== EXERCISE ==
Reproduce word for word, from the entries below, the line with "LA MÉTHODE MATIGNON", the line with "Ecco chi c’era: il vi", and every line between them, and nothing more.

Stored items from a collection
● ● ● ● ●
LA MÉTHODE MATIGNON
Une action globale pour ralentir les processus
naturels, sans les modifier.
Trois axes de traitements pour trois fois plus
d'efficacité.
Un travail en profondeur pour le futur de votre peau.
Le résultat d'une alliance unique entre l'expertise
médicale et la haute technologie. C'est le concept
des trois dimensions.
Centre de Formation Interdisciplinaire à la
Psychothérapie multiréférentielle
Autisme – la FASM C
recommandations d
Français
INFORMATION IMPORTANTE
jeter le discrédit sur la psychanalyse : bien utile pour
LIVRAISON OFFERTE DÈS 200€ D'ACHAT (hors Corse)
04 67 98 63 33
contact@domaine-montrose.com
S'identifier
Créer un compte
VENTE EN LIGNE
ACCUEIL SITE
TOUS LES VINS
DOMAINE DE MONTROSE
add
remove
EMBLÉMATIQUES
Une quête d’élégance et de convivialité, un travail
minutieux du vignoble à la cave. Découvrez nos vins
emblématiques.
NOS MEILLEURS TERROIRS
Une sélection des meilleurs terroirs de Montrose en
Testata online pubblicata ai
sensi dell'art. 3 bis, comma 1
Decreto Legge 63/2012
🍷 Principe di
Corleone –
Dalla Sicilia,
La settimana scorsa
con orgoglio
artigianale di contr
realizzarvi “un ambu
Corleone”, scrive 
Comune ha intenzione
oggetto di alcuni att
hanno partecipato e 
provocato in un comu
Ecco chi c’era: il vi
● ● ● ● ●
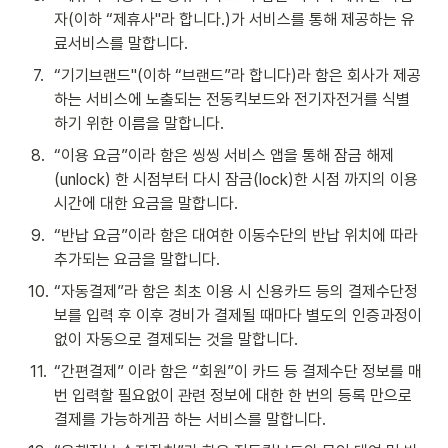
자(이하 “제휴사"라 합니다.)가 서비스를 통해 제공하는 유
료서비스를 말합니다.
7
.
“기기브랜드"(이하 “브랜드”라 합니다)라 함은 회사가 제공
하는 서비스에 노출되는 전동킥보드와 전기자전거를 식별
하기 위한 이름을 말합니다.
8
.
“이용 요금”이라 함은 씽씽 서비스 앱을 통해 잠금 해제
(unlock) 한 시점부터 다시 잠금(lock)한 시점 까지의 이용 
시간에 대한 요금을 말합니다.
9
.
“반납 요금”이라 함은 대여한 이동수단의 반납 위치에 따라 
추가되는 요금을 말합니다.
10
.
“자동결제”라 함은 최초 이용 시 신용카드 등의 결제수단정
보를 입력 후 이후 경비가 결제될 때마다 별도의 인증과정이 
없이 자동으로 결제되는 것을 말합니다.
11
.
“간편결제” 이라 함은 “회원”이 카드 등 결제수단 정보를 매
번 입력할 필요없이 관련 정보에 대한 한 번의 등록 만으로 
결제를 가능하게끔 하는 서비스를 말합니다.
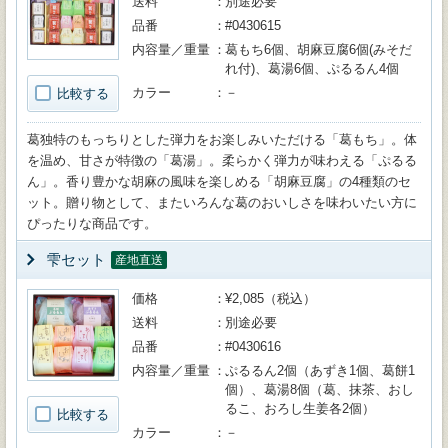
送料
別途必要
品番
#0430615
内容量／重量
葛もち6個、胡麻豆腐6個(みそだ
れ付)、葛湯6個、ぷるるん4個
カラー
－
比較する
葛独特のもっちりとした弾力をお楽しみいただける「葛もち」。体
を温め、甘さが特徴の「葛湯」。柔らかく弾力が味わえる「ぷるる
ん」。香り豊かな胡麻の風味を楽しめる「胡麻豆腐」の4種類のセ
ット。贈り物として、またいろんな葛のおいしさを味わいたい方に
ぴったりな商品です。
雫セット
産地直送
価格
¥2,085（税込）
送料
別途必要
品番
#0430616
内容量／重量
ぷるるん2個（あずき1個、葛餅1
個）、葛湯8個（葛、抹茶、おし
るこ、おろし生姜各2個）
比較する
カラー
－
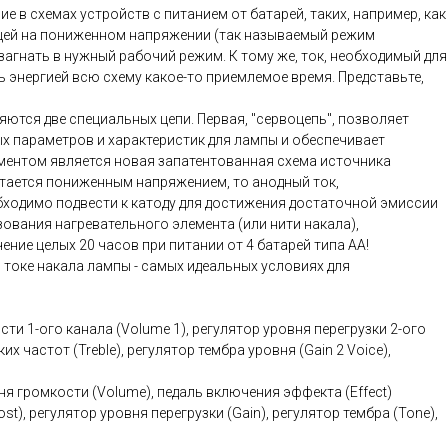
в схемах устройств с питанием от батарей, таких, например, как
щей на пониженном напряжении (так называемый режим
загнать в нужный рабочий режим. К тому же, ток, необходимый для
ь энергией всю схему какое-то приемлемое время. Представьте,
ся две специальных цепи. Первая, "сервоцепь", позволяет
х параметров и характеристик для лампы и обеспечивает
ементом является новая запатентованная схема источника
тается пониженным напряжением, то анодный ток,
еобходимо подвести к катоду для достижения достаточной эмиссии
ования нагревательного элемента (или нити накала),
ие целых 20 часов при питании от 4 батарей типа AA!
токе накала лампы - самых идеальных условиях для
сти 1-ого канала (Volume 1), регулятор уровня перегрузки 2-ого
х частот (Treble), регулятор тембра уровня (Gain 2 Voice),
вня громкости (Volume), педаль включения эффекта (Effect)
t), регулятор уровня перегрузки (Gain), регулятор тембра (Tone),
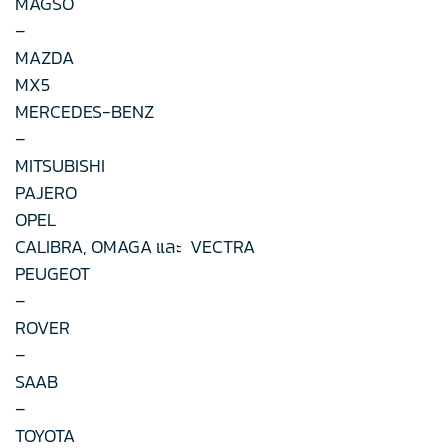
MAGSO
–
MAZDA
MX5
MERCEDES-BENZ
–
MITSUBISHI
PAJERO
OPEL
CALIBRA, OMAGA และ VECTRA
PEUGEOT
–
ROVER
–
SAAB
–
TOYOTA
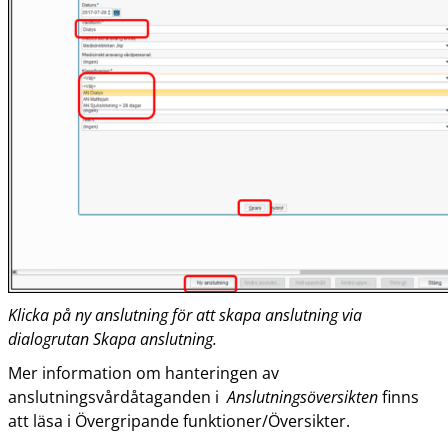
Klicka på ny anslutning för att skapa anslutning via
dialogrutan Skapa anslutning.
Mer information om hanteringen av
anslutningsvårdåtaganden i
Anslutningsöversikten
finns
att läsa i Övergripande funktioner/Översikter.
● ● ● ● ●
== TASK RESPONSE ==
LA MÉTHODE MATIGNON
Une action globale pour ralentir les processus
naturels, sans les modifier.
Trois axes de traitements pour trois fois plus
d'efficacité.
Un travail en profondeur pour le futur de votre peau.
Le résultat d'une alliance unique entre l'expertise
médicale et la haute technologie. C'est le concept
des trois dimensions.
Centre de Formation Interdisciplinaire à la
Psychothérapie multiréférentielle
Autisme – la FASM C
recommandations d
Français
INFORMATION IMPORTANTE
jeter le discrédit sur la psychanalyse : bien utile pour
LIVRAISON OFFERTE DÈS 200€ D'ACHAT (hors Corse)
04 67 98 63 33
contact@domaine-montrose.com
S'identifier
Créer un compte
VENTE EN LIGNE
ACCUEIL SITE
TOUS LES VINS
DOMAINE DE MONTROSE
add
remove
EMBLÉMATIQUES
Une quête d’élégance et de convivialité, un travail
minutieux du vignoble à la cave. Découvrez nos vins
emblématiques.
NOS MEILLEURS TERROIRS
Une sélection des meilleurs terroirs de Montrose en
Testata online pubblicata ai
sensi dell'art. 3 bis, comma 1
Decreto Legge 63/2012
🍷 Principe di
Corleone –
Dalla Sicilia,
La settimana scorsa
con orgoglio
artigianale di contr
realizzarvi “un ambu
Corleone”, scrive 
Comune ha intenzione
oggetto di alcuni att
hanno partecipato e 
provocato in un comu
Ecco chi c’era: il vi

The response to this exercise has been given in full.